A Rússia afirmou entender a posição brasileira de condenação da invasão da Ucrânia promovida pelas forças de Vladimir Putin, reafirmada em votação na ONU na semana passada, e quer continuar a discutir a mediação de paz proposta pelo presidente Luiz Inácio Lula da Silva (PT).

Essa foi a principal mensagem do chanceler russo, Serguei Lavrov, a seu colega brasileiro Mauro Vieira durante encontro às margens da reunião de ministros das Relações Exteriores do G20, o grupo das 20 economias mais desenvolvidas do mundo, em Nova Déli, na Índia.

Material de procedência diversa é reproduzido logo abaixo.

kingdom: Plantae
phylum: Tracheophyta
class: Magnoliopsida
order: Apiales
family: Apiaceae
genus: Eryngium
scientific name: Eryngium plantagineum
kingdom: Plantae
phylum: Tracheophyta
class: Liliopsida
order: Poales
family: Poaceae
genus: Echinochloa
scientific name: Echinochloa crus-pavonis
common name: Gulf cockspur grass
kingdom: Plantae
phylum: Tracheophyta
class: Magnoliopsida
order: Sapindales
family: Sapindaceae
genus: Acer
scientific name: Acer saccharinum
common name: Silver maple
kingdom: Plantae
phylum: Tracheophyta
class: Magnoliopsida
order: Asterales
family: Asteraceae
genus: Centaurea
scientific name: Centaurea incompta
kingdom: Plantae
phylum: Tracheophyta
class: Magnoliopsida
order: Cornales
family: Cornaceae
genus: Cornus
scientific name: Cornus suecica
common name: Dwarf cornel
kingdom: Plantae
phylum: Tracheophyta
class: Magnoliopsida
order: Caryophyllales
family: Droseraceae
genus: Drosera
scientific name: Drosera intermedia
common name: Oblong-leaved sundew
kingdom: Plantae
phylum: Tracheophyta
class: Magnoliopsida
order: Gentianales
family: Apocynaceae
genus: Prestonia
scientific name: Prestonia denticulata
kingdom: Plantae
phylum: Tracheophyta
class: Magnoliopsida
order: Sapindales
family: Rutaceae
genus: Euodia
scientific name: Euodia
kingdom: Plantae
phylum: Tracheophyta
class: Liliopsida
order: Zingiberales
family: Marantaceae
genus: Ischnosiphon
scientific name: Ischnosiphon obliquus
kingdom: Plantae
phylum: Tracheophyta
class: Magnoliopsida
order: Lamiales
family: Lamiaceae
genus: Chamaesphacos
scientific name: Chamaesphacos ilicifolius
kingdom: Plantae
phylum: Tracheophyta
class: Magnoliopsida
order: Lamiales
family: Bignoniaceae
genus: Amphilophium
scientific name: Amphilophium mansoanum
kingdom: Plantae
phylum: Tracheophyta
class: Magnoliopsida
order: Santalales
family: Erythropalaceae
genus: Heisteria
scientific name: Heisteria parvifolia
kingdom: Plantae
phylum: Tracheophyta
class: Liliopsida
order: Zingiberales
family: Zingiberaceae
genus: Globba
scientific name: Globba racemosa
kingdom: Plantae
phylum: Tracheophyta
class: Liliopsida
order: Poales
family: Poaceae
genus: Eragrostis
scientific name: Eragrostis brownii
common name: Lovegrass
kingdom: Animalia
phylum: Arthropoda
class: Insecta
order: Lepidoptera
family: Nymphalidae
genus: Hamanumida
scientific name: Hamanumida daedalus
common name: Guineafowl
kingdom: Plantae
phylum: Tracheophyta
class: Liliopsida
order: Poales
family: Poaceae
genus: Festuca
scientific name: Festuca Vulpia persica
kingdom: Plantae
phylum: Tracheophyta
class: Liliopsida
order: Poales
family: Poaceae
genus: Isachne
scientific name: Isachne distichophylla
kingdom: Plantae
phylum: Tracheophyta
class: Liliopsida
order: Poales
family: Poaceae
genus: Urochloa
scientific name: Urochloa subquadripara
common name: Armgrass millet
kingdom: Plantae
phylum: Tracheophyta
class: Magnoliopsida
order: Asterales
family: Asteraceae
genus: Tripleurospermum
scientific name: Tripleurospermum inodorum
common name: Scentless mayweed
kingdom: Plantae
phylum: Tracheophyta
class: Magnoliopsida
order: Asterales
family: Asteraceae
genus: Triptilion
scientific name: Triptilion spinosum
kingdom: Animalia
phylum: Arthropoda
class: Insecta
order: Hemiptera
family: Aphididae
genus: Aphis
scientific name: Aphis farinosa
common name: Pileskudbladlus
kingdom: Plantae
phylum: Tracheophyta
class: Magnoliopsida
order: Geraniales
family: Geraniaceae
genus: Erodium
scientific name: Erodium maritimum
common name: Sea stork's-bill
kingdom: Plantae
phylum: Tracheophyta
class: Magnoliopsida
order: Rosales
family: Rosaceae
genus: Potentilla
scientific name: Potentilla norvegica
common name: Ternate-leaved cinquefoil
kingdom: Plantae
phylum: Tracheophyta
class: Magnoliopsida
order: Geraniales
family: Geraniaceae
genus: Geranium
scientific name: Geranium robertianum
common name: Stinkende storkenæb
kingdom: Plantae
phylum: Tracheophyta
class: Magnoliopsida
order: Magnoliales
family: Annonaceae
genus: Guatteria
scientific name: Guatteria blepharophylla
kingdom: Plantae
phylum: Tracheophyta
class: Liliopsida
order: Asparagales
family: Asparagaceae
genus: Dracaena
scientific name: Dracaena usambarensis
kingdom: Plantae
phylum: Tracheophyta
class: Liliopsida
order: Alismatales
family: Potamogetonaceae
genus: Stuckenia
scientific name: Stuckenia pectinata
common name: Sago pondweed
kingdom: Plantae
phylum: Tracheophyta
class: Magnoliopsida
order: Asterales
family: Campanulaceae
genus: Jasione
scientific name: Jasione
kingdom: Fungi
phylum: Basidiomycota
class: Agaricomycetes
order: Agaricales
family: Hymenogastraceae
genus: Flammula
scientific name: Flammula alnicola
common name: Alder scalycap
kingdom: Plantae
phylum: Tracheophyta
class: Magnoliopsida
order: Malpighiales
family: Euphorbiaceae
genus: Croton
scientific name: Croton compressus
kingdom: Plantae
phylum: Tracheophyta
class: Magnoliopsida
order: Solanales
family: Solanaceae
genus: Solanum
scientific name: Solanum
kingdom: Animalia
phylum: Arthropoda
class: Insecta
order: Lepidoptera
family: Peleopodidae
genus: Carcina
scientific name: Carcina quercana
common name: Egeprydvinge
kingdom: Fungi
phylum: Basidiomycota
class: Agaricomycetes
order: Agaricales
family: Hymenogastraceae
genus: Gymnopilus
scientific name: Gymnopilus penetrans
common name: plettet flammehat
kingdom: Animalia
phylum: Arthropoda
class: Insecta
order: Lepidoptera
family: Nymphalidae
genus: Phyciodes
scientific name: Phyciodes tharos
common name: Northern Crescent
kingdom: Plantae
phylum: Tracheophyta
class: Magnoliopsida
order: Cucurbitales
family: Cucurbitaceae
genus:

Os chanceleres Mauro Vieira (esq.) e Serguei Lavrov durante encontro bilateral na reunião do G20 na Índia
Os chanceleres Mauro Vieira (esq.) e Serguei Lavrov durante encontro bilateral na reunião do G20 na Índia - Ministério das Relações Exteriores da Rússia via AFP

A reunião ocorreu nesta quarta-feira (1º) e durou 45 minutos, boa parte dedicada à explanação de parte a parte das posições dos países em relação à maior crise de segurança na Europa desde a Segunda Guerra Mundial, que completou um ano na última sexta-feira (24).

Tanto Lavrov quanto Vieira repassaram pontos conhecidos de ambos os lados: os russos viam uma intrusão ofensiva do Ocidente ao tentar absorver a Ucrânia em suas estruturas, dada a história comum e a fronteira entre os países, e os brasileiros condenam a invasão, mas também são contra o regime de sanções aplicado contra Moscou e defendem uma negociação liderada por países neutros.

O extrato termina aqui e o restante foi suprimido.